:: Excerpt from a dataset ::
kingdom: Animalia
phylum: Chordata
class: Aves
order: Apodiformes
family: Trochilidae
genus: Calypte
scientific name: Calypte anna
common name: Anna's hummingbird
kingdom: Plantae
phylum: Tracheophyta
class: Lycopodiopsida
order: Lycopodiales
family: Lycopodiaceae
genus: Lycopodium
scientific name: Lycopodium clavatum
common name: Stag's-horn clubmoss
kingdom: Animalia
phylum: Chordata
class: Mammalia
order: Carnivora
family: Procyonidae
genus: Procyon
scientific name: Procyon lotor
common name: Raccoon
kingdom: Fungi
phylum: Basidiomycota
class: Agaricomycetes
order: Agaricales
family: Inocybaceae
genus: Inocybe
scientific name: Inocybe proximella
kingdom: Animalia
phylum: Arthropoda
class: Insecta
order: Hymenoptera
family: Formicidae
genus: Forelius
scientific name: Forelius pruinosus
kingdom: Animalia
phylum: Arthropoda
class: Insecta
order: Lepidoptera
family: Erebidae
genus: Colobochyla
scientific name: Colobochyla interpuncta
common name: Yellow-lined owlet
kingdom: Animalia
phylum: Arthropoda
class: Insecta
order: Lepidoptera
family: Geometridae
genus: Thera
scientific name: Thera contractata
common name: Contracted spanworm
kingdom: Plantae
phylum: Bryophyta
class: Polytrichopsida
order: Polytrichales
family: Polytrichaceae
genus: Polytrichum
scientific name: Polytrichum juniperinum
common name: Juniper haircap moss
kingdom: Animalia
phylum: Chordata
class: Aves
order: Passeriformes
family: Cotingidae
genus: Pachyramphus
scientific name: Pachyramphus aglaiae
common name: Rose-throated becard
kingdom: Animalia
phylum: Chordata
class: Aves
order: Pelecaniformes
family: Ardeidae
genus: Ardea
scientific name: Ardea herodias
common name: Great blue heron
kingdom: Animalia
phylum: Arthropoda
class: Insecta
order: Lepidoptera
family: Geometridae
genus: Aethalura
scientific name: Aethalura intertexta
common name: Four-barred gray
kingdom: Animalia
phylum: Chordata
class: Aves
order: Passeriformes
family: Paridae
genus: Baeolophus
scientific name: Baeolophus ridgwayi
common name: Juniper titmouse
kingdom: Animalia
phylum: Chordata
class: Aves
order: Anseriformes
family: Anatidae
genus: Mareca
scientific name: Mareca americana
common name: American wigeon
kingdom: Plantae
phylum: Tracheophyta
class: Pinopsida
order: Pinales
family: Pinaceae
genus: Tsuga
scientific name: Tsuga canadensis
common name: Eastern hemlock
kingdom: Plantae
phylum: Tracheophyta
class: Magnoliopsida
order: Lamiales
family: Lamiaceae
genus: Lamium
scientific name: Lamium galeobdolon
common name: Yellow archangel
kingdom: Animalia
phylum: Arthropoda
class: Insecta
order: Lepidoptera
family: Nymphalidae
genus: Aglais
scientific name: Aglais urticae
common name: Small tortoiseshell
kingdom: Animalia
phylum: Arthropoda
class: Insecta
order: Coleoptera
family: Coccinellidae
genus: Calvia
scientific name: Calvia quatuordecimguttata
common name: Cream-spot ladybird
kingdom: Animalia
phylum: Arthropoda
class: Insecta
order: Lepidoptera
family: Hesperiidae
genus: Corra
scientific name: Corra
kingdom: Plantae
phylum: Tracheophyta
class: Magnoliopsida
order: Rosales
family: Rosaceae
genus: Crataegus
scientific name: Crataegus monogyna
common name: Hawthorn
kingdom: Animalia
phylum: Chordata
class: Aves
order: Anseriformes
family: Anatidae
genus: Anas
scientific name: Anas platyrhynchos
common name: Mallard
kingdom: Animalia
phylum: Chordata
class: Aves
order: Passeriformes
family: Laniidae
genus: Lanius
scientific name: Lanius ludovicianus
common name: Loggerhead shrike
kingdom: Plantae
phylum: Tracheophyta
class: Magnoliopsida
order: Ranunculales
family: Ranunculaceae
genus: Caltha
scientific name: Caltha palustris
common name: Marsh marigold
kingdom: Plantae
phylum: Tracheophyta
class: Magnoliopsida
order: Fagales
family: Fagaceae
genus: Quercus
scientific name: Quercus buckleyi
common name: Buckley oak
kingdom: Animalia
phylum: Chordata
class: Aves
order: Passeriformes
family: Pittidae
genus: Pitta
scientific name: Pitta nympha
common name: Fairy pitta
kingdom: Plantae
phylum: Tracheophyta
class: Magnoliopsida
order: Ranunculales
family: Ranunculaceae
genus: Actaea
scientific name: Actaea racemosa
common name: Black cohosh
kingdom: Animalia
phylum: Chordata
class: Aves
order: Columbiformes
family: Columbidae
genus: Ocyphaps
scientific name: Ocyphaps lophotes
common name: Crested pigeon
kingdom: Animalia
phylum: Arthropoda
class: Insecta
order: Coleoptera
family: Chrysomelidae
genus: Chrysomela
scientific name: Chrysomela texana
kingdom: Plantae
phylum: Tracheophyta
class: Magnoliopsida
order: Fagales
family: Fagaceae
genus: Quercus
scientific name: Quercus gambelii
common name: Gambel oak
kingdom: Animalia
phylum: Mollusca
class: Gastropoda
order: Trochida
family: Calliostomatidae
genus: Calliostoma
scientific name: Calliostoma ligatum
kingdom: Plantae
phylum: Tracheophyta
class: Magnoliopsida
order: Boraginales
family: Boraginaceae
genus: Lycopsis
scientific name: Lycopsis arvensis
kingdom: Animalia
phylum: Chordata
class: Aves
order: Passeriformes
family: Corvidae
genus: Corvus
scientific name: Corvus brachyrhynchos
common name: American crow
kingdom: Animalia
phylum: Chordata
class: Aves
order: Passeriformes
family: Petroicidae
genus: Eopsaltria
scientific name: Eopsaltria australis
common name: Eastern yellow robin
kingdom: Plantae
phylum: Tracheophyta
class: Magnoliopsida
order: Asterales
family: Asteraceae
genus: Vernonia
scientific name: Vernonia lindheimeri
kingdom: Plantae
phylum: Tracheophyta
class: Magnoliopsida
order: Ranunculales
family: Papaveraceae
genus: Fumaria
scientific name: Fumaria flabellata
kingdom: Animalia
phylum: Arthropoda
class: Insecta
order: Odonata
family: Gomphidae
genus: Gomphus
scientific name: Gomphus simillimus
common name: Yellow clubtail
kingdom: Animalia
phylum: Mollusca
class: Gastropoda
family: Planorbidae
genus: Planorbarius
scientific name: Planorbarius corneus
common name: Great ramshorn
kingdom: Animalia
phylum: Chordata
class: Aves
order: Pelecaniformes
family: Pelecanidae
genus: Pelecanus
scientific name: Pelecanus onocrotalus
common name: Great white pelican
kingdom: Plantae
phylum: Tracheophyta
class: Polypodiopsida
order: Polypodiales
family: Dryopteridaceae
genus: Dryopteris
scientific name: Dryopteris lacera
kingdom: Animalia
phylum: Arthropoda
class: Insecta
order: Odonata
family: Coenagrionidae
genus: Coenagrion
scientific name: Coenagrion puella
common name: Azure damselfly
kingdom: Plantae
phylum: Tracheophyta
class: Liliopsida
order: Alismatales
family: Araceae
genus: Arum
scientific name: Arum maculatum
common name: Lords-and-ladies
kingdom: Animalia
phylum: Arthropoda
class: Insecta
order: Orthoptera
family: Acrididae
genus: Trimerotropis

:: What the task asks ::
Reproduce every line of the entries above without changing anything.

:: Answer to this task ::
kingdom: Animalia
phylum: Chordata
class: Aves
order: Apodiformes
family: Trochilidae
genus: Calypte
scientific name: Calypte anna
common name: Anna's hummingbird
kingdom: Plantae
phylum: Tracheophyta
class: Lycopodiopsida
order: Lycopodiales
family: Lycopodiaceae
genus: Lycopodium
scientific name: Lycopodium clavatum
common name: Stag's-horn clubmoss
kingdom: Animalia
phylum: Chordata
class: Mammalia
order: Carnivora
family: Procyonidae
genus: Procyon
scientific name: Procyon lotor
common name: Raccoon
kingdom: Fungi
phylum: Basidiomycota
class: Agaricomycetes
order: Agaricales
family: Inocybaceae
genus: Inocybe
scientific name: Inocybe proximella
kingdom: Animalia
phylum: Arthropoda
class: Insecta
order: Hymenoptera
family: Formicidae
genus: Forelius
scientific name: Forelius pruinosus
kingdom: Animalia
phylum: Arthropoda
class: Insecta
order: Lepidoptera
family: Erebidae
genus: Colobochyla
scientific name: Colobochyla interpuncta
common name: Yellow-lined owlet
kingdom: Animalia
phylum: Arthropoda
class: Insecta
order: Lepidoptera
family: Geometridae
genus: Thera
scientific name: Thera contractata
common name: Contracted spanworm
kingdom: Plantae
phylum: Bryophyta
class: Polytrichopsida
order: Polytrichales
family: Polytrichaceae
genus: Polytrichum
scientific name: Polytrichum juniperinum
common name: Juniper haircap moss
kingdom: Animalia
phylum: Chordata
class: Aves
order: Passeriformes
family: Cotingidae
genus: Pachyramphus
scientific name: Pachyramphus aglaiae
common name: Rose-throated becard
kingdom: Animalia
phylum: Chordata
class: Aves
order: Pelecaniformes
family: Ardeidae
genus: Ardea
scientific name: Ardea herodias
common name: Great blue heron
kingdom: Animalia
phylum: Arthropoda
class: Insecta
order: Lepidoptera
family: Geometridae
genus: Aethalura
scientific name: Aethalura intertexta
common name: Four-barred gray
kingdom: Animalia
phylum: Chordata
class: Aves
order: Passeriformes
family: Paridae
genus: Baeolophus
scientific name: Baeolophus ridgwayi
common name: Juniper titmouse
kingdom: Animalia
phylum: Chordata
class: Aves
order: Anseriformes
family: Anatidae
genus: Mareca
scientific name: Mareca americana
common name: American wigeon
kingdom: Plantae
phylum: Tracheophyta
class: Pinopsida
order: Pinales
family: Pinaceae
genus: Tsuga
scientific name: Tsuga canadensis
common name: Eastern hemlock
kingdom: Plantae
phylum: Tracheophyta
class: Magnoliopsida
order: Lamiales
family: Lamiaceae
genus: Lamium
scientific name: Lamium galeobdolon
common name: Yellow archangel
kingdom: Animalia
phylum: Arthropoda
class: Insecta
order: Lepidoptera
family: Nymphalidae
genus: Aglais
scientific name: Aglais urticae
common name: Small tortoiseshell
kingdom: Animalia
phylum: Arthropoda
class: Insecta
order: Coleoptera
family: Coccinellidae
genus: Calvia
scientific name: Calvia quatuordecimguttata
common name: Cream-spot ladybird
kingdom: Animalia
phylum: Arthropoda
class: Insecta
order: Lepidoptera
family: Hesperiidae
genus: Corra
scientific name: Corra
kingdom: Plantae
phylum: Tracheophyta
class: Magnoliopsida
order: Rosales
family: Rosaceae
genus: Crataegus
scientific name: Crataegus monogyna
common name: Hawthorn
kingdom: Animalia
phylum: Chordata
class: Aves
order: Anseriformes
family: Anatidae
genus: Anas
scientific name: Anas platyrhynchos
common name: Mallard
kingdom: Animalia
phylum: Chordata
class: Aves
order: Passeriformes
family: Laniidae
genus: Lanius
scientific name: Lanius ludovicianus
common name: Loggerhead shrike
kingdom: Plantae
phylum: Tracheophyta
class: Magnoliopsida
order: Ranunculales
family: Ranunculaceae
genus: Caltha
scientific name: Caltha palustris
common name: Marsh marigold
kingdom: Plantae
phylum: Tracheophyta
class: Magnoliopsida
order: Fagales
family: Fagaceae
genus: Quercus
scientific name: Quercus buckleyi
common name: Buckley oak
kingdom: Animalia
phylum: Chordata
class: Aves
order: Passeriformes
family: Pittidae
genus: Pitta
scientific name: Pitta nympha
common name: Fairy pitta
kingdom: Plantae
phylum: Tracheophyta
class: Magnoliopsida
order: Ranunculales
family: Ranunculaceae
genus: Actaea
scientific name: Actaea racemosa
common name: Black cohosh
kingdom: Animalia
phylum: Chordata
class: Aves
order: Columbiformes
family: Columbidae
genus: Ocyphaps
scientific name: Ocyphaps lophotes
common name: Crested pigeon
kingdom: Animalia
phylum: Arthropoda
class: Insecta
order: Coleoptera
family: Chrysomelidae
genus: Chrysomela
scientific name: Chrysomela texana
kingdom: Plantae
phylum: Tracheophyta
class: Magnoliopsida
order: Fagales
family: Fagaceae
genus: Quercus
scientific name: Quercus gambelii
common name: Gambel oak
kingdom: Animalia
phylum: Mollusca
class: Gastropoda
order: Trochida
family: Calliostomatidae
genus: Calliostoma
scientific name: Calliostoma ligatum
kingdom: Plantae
phylum: Tracheophyta
class: Magnoliopsida
order: Boraginales
family: Boraginaceae
genus: Lycopsis
scientific name: Lycopsis arvensis
kingdom: Animalia
phylum: Chordata
class: Aves
order: Passeriformes
family: Corvidae
genus: Corvus
scientific name: Corvus brachyrhynchos
common name: American crow
kingdom: Animalia
phylum: Chordata
class: Aves
order: Passeriformes
family: Petroicidae
genus: Eopsaltria
scientific name: Eopsaltria australis
common name: Eastern yellow robin
kingdom: Plantae
phylum: Tracheophyta
class: Magnoliopsida
order: Asterales
family: Asteraceae
genus: Vernonia
scientific name: Vernonia lindheimeri
kingdom: Plantae
phylum: Tracheophyta
class: Magnoliopsida
order: Ranunculales
family: Papaveraceae
genus: Fumaria
scientific name: Fumaria flabellata
kingdom: Animalia
phylum: Arthropoda
class: Insecta
order: Odonata
family: Gomphidae
genus: Gomphus
scientific name: Gomphus simillimus
common name: Yellow clubtail
kingdom: Animalia
phylum: Mollusca
class: Gastropoda
family: Planorbidae
genus: Planorbarius
scientific name: Planorbarius corneus
common name: Great ramshorn
kingdom: Animalia
phylum: Chordata
class: Aves
order: Pelecaniformes
family: Pelecanidae
genus: Pelecanus
scientific name: Pelecanus onocrotalus
common name: Great white pelican
kingdom: Plantae
phylum: Tracheophyta
class: Polypodiopsida
order: Polypodiales
family: Dryopteridaceae
genus: Dryopteris
scientific name: Dryopteris lacera
kingdom: Animalia
phylum: Arthropoda
class: Insecta
order: Odonata
family: Coenagrionidae
genus: Coenagrion
scientific name: Coenagrion puella
common name: Azure damselfly
kingdom: Plantae
phylum: Tracheophyta
class: Liliopsida
order: Alismatales
family: Araceae
genus: Arum
scientific name: Arum maculatum
common name: Lords-and-ladies
kingdom: Animalia
phylum: Arthropoda
class: Insecta
order: Orthoptera
family: Acrididae
genus: Trimerotropis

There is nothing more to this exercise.